### What needs to be done
Go line by line through the data and copy those with the word "được".

### Information provided
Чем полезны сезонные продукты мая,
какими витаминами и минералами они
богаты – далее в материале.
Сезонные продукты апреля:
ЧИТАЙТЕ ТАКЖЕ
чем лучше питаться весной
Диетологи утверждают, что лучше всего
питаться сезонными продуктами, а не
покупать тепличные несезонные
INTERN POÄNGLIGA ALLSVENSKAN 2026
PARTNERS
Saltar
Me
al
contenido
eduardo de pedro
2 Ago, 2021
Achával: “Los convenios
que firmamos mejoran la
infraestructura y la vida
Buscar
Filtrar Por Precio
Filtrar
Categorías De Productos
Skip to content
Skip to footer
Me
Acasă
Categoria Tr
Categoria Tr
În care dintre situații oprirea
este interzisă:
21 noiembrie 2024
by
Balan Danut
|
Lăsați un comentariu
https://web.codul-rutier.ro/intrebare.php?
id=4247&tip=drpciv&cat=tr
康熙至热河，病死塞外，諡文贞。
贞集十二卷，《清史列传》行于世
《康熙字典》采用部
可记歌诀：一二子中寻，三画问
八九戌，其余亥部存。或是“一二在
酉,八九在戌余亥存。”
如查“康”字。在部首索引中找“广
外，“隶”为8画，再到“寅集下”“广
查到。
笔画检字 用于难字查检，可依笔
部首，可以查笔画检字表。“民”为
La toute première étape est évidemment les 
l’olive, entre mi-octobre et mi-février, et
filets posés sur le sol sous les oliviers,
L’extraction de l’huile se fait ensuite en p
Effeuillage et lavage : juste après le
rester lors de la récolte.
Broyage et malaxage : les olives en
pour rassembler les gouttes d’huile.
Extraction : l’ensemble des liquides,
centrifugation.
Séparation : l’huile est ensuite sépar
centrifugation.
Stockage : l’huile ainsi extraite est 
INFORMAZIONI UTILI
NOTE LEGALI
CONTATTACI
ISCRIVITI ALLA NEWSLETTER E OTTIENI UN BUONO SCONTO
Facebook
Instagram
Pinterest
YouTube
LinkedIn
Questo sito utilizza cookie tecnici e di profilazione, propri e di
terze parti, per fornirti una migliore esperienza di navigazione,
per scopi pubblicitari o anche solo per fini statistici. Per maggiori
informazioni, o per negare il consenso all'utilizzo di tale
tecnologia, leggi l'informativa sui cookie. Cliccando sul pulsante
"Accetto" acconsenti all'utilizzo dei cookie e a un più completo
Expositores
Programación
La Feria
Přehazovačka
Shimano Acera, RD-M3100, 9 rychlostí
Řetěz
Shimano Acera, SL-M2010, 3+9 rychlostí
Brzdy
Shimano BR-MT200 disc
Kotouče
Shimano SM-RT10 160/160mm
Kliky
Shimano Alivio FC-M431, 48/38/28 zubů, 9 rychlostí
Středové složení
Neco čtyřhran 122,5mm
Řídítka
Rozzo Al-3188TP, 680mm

...

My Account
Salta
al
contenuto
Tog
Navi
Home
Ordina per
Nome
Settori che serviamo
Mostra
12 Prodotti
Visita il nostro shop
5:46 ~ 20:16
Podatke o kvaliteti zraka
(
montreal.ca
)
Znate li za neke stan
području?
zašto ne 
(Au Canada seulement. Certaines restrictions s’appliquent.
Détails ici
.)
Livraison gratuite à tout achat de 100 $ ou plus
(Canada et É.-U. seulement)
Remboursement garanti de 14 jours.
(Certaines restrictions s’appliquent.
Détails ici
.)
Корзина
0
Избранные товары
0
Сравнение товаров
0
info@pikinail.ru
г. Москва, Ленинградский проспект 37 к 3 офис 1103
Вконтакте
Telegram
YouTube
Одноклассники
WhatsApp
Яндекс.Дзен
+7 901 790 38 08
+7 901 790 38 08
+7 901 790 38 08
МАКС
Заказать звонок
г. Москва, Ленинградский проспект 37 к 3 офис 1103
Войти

==

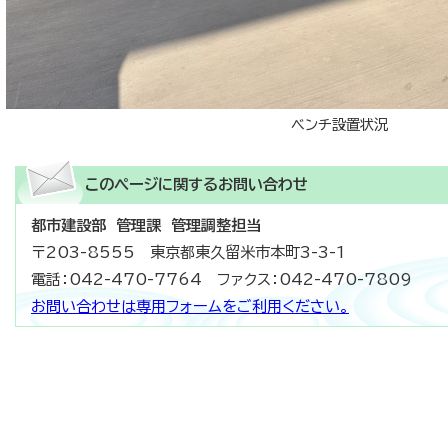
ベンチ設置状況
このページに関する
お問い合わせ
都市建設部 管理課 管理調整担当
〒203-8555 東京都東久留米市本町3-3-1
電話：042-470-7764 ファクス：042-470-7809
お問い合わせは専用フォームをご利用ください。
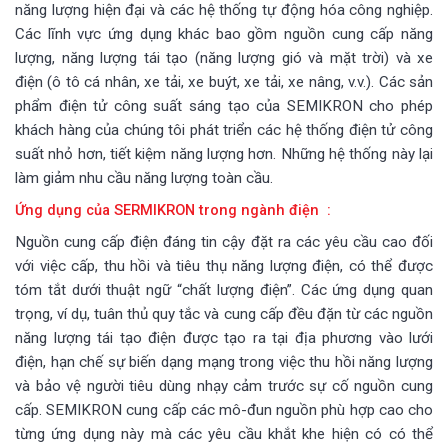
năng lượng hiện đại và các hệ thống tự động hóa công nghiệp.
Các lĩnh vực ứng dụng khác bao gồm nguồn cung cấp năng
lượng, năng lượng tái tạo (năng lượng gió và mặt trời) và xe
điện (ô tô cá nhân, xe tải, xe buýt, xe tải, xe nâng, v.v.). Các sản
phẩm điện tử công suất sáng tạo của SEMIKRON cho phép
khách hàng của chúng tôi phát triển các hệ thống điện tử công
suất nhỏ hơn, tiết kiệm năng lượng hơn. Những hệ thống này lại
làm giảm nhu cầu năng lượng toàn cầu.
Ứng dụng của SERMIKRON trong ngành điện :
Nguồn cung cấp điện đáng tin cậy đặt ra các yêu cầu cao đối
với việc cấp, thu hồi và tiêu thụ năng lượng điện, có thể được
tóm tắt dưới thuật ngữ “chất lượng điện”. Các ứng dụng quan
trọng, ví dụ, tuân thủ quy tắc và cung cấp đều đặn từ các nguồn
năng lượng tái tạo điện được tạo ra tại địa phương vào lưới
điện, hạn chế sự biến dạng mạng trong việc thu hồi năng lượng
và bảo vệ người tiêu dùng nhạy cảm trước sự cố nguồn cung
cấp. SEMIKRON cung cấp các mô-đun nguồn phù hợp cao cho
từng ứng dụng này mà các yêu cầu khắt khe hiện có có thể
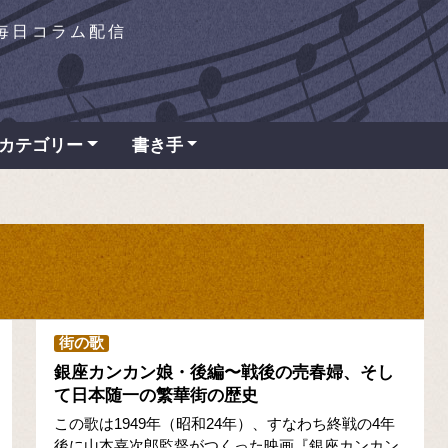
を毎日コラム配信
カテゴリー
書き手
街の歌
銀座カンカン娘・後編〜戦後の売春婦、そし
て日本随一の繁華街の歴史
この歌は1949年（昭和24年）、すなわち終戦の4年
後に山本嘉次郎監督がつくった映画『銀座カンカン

### Exercise response
với việc cấp, thu hồi và tiêu thụ năng lượng điện, có thể được
năng lượng tái tạo điện được tạo ra tại địa phương vào lưới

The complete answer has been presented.